You play a god, gaming against other gods in a celestial game of conquest. To win, you must help your chosen people take over the world and wipe out the vermin who worship that other god.
Each god starts out with a single human, dumped into the middle of the wilderness. Sometimes there is inhabitable land in sight, sometimes not. To get a chance to win, you must change the landscape, creating flat land for your followers to build on. The more followers you have, the more powerful you will be, so take care of them. Build as fast as you can, because the other god is doing the same.
When you have enough followers, you can make the leader of your people into a hero. He will then go around the land you have built, literally taking strength from the people into himself, and working his way toward the enemy. When he gets there, he will engage in holy warfare upon your enemy's people. He will burn; he will kill. And he won't stop until they're all dead... or he is.
But you don't have to let your people have all the fun; the gods have other tools as well.

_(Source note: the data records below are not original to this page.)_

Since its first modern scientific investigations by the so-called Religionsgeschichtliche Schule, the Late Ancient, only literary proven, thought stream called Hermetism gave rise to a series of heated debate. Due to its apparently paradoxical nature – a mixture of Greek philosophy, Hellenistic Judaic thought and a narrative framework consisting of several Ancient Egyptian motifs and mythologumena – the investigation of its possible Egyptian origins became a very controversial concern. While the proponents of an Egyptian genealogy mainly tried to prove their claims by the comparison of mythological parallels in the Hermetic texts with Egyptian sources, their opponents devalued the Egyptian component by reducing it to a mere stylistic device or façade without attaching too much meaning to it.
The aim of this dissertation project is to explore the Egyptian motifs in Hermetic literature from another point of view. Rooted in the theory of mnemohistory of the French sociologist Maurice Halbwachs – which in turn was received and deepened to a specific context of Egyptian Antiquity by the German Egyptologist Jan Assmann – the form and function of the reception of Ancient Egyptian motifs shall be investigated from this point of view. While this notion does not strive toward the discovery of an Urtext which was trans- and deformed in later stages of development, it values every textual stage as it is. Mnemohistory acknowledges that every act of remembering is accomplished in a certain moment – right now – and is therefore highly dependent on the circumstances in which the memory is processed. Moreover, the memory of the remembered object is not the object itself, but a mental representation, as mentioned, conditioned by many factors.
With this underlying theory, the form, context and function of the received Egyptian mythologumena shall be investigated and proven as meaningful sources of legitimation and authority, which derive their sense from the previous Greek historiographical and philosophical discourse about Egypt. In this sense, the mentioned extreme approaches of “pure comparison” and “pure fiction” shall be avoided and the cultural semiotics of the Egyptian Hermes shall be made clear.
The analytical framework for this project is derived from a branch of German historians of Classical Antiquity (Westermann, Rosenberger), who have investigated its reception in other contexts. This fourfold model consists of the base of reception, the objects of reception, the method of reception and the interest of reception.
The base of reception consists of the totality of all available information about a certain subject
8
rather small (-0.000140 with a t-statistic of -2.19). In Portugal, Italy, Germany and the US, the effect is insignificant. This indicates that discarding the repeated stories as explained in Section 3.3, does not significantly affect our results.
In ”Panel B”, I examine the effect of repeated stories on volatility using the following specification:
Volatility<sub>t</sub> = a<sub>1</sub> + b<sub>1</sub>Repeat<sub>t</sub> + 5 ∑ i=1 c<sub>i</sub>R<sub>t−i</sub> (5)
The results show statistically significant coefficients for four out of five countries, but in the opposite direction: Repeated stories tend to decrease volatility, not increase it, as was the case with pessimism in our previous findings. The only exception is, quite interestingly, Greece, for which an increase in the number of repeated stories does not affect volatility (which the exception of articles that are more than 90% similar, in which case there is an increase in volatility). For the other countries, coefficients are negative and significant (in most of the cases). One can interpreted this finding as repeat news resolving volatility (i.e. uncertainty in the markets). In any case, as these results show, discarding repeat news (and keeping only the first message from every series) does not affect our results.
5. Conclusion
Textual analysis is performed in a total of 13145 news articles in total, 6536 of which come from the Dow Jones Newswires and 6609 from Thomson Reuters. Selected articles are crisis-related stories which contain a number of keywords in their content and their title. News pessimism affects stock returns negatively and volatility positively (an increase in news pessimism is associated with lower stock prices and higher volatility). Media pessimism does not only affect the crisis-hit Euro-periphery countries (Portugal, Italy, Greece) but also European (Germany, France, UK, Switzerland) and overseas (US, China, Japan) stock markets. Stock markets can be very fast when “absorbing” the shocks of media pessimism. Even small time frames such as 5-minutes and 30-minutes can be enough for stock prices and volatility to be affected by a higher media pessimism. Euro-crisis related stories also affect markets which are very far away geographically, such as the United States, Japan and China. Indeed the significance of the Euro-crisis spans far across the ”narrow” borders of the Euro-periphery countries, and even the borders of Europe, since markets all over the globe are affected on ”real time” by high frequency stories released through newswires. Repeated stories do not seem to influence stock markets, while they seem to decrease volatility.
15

You can drown your enemies one at a time with your land lowering powers, submerge their towns in swamps, or raise a volcano in the middle of their best farmland. Even better, you can flood the land and drain all the people who didn't build on high ground.
And when you win, you'll have 500 more worlds to conquer. A god's play is just never done.
Populous II: Trials of the Olympian Gods is a great sequel to one of the most unique computer games ever made. Every aspect of the game was improved and various features added to make it a deeper game. In contrast to some unnamed god you play in the original Populous, in the sequel you actually are a god -- the son or daughter of Zeus, no less. Your task is to win a place for yourself in the pantheon by getting your worshippers to take on and beat the followers of the other gods. All in a day's work.
That Populous II isn't just a prettier Populous is obvious from the start: different points can be allocated to different elements to make your character more or less powerful in that area. For example, if you want your god to be a fire god (handy when fighting Neptune), you can give him/her more points in "fire" element. You will then get powerful fire effects (e.g. meteor shower and volcano) to wreck havoc on your opponents' followers much quicker than effects in other elements.
As in the first game, you must use supernatural powers to help your followers defeat the enemies. Your powers, as in Populous are what makes the game a lot of fun: in addition to old favorites such as tidal waves and volcano, there are many more creative ones such as baptismal fonts which turn enemy people into your followers (on the downside, these converts can change back into the enemies when they fall into it the second time!) The bigger the effect, the more mana you must have. Mana comes from your followers: the more followers you have, the more mana they give you. If you have enough mana, you can also summon famous Greek heroes such as Perseus and Theseus to help rally the people--- and burn down enemy houses in a hurry.
The great fun in Populous II is the little tricks you will learn as you play. If the enemy is on a holy pilgrimage, for example, rather than trying to kill them directly you can plant a swamp in their way and watch them march to their deaths. You can plant trees all throughout the enemy land and then throw a match to it and watch an entire enemy city burn in one giant conflagration. Planning, timing, and dexterity are all required for success, as well as quick anticipation of your enemy's strategy. Each of your opponent is introduced before the battle begins, and they do follow their legendary traits (e.g. if you fight Neptune, expect to see a lot of water effects). To round off this gem, there are random maps, multiplayer options, and practice mode where you can learn the game's mechanics. Even today, you won't likely find a better god game anywhere.